Resume the review of the personal-finance book Forever Cash, writing on from its last sentence.

##### Document segment #####

Break the Earn-Spend Cycle, Take Charge of Your Life, Build Everlasting Wealth

Foreword Review — Winter 2014

Follow the clear steps in this detailed guide, and use your passion to find financial security for the rest of your life.

Many people who were negatively affected by the recent economic downturn have yet to recover. With a focus on helping the average person invest in assets that have ongoing returns, Forever Cash could offer a new way of thinking about money.

Self-made millionaire Jack Bosch explains that there are three different kinds of cash: “One-Time Cash, Temporary Cash, and Forever Cash.” Forever Cash, writes Bosch, “is the true Holy Grail … cash for which you work once and get paid again and again and again … forever.” Examples include shares of an established, profitable company that pays dividends, a real estate property that is purchased and leased by the owner, owning a portion of a limited partnership that distributes profits annually, and intellectual property that can be licensed or that generates royalties.

##### Provided records #####

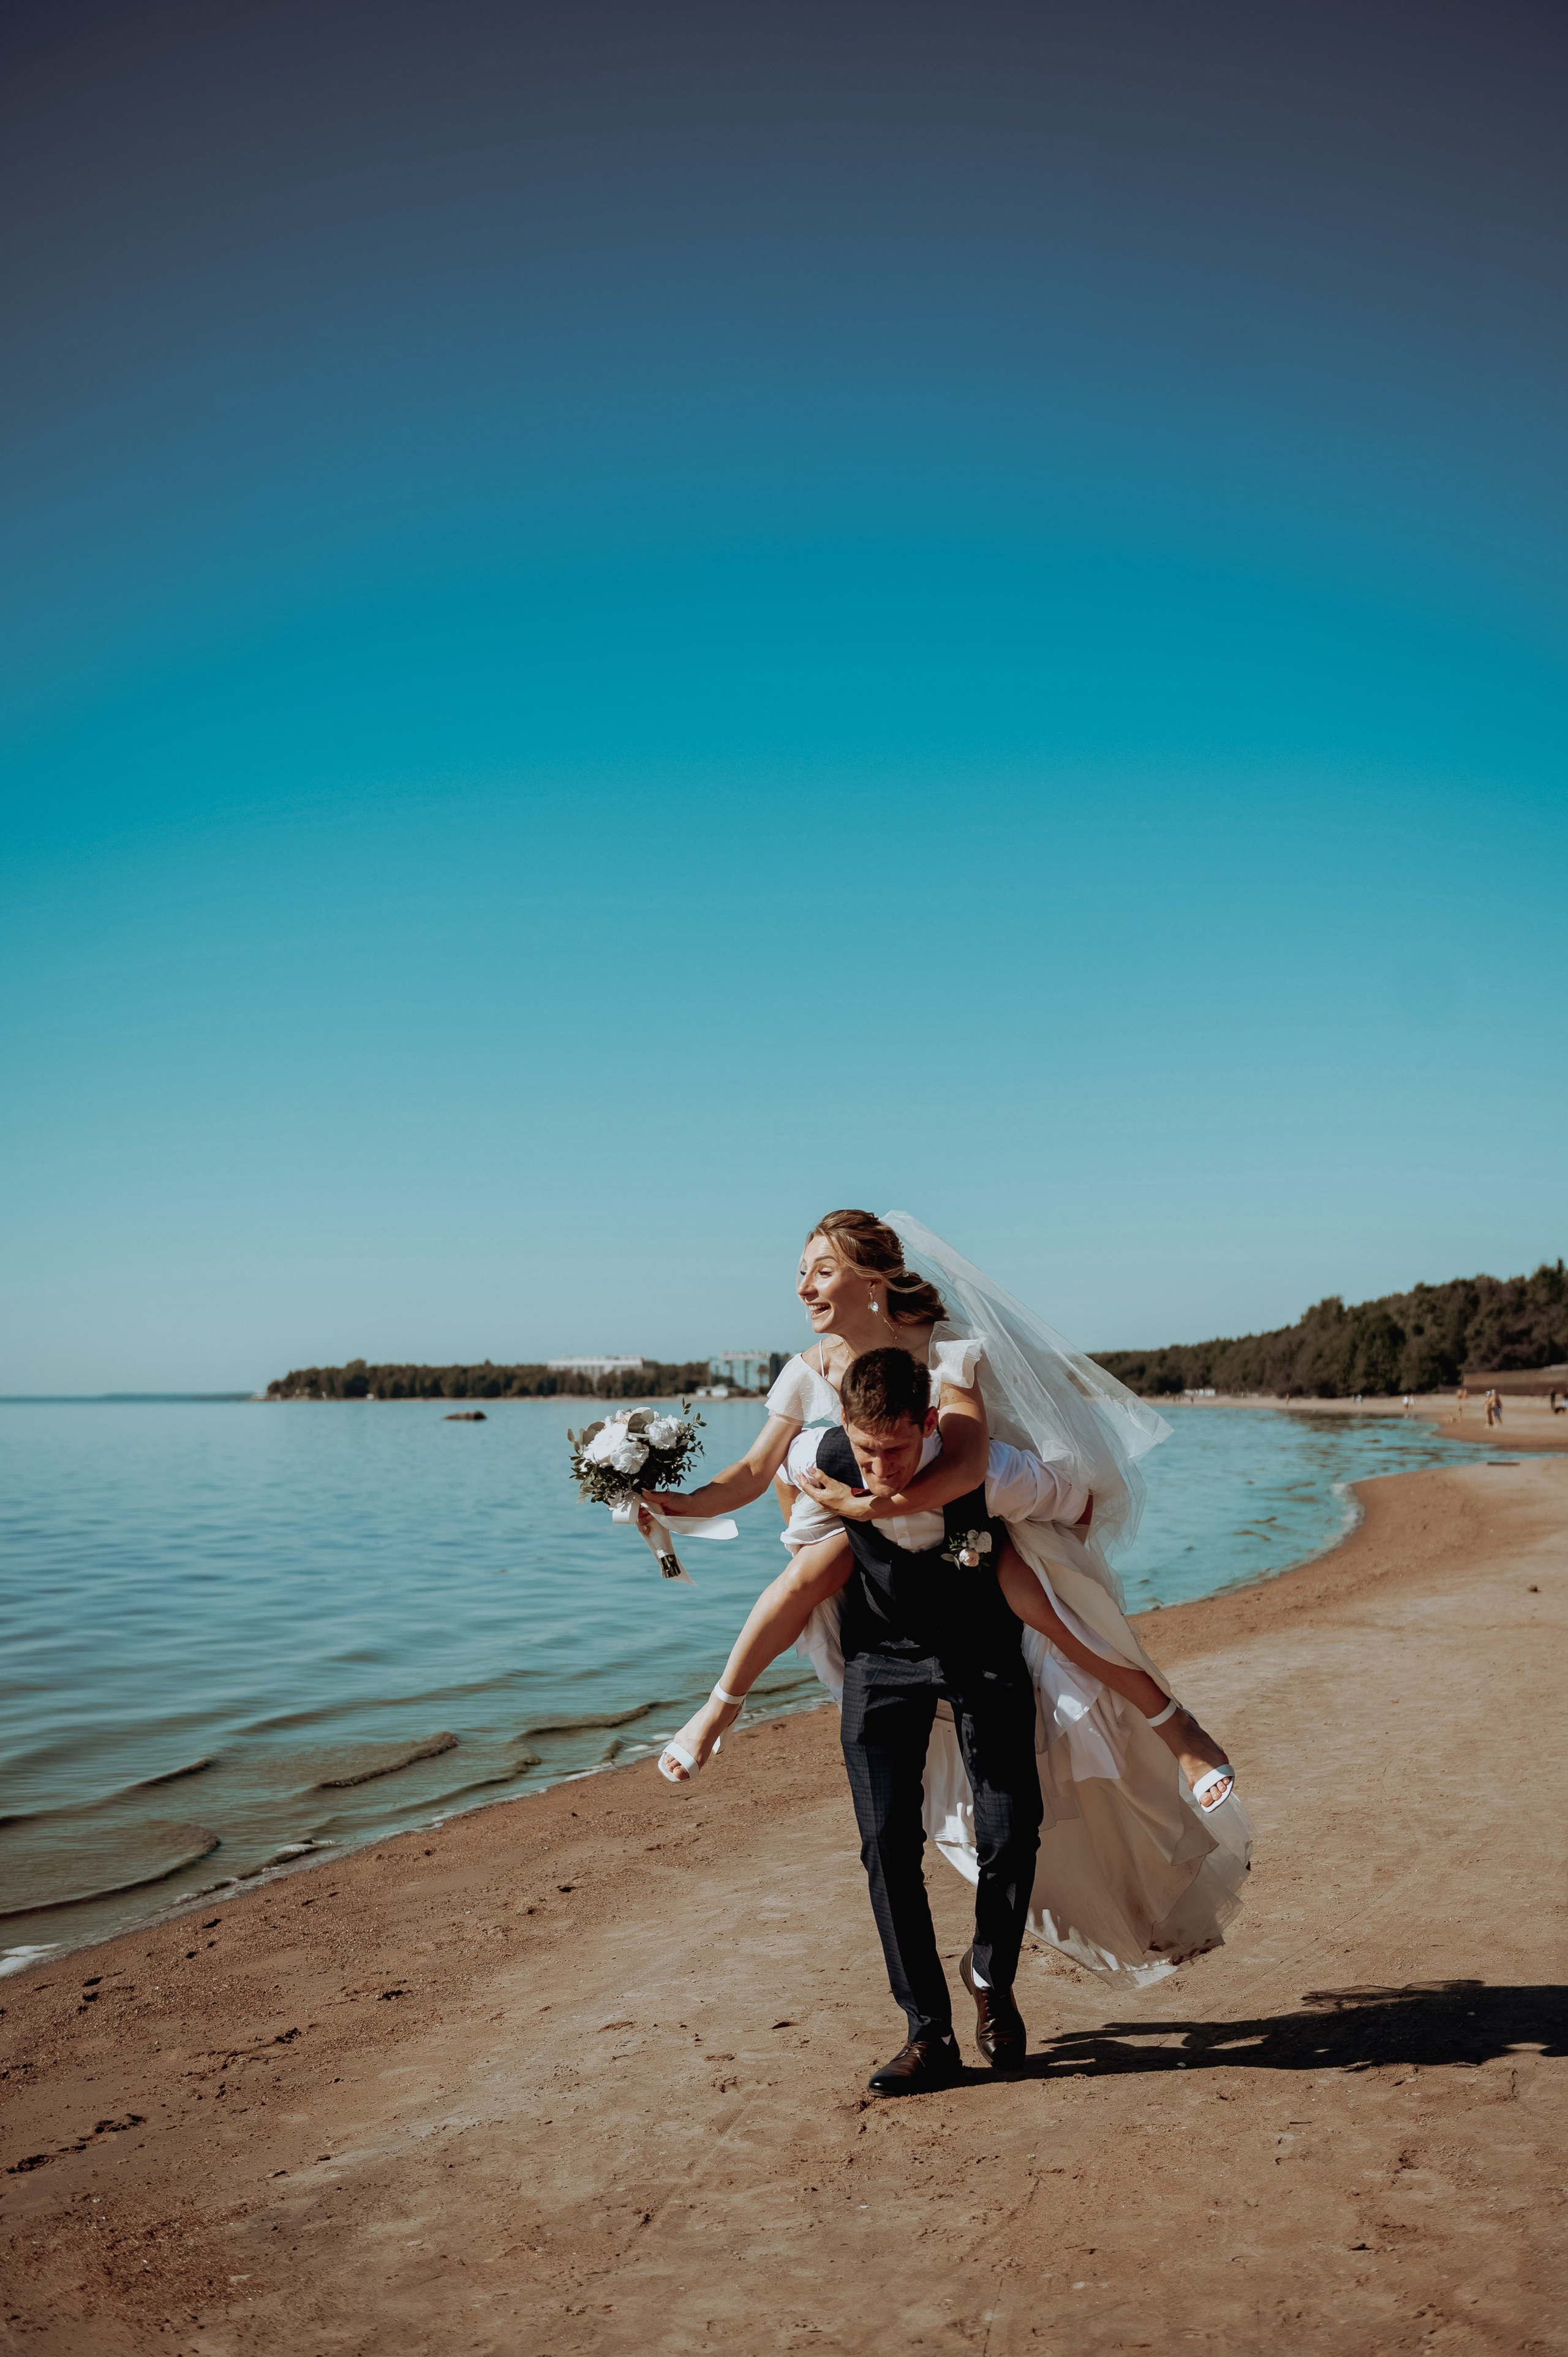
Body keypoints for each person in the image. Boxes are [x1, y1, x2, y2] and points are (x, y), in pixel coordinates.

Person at [647, 1211, 1250, 2021]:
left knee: (1058, 1657)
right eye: (799, 1271)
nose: (802, 1287)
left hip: (976, 1534)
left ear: (872, 1277)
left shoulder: (951, 1351)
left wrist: (871, 1500)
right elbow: (753, 1472)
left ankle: (1171, 1736)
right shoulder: (806, 1370)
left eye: (820, 1271)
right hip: (876, 1592)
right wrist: (677, 1502)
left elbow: (966, 1460)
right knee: (813, 1601)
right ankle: (924, 2028)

#####

● **Answer for the task**
Obviously, to generate Forever Cash, one needs to acquire assets such as those listed above. To help readers do that, Bosch suggests a process he calls the “Wealth Wheel,” which involves a strategy centered around generating extra cash, reducing expenses, and investing in assets.

Bosch also addresses some of the more common financial issues that vex most people. He discusses, for example, the “hamster wheel” of life—typically, individuals make more money as they get older, only to accumulate more debt and become more dependent on a high-paying job. He talks about good debt versus bad debt (focusing largely on real estate), and he offers a useful description of the “Debt Snowball” method, which is designed to help consumers eliminate credit-card debt.

Bosch writes clearly and passionately. He explains in a fair amount of detail how the reader can use the steps outlined in his book to accumulate Forever Cash, which he says is the key to “financial security, retirement, and your ability to quit your job.” He does make the important point, however, that the reader will need a compelling reason to follow this plan: “The steps are easy, but many people don’t do them because they don’t have a Reason Why.”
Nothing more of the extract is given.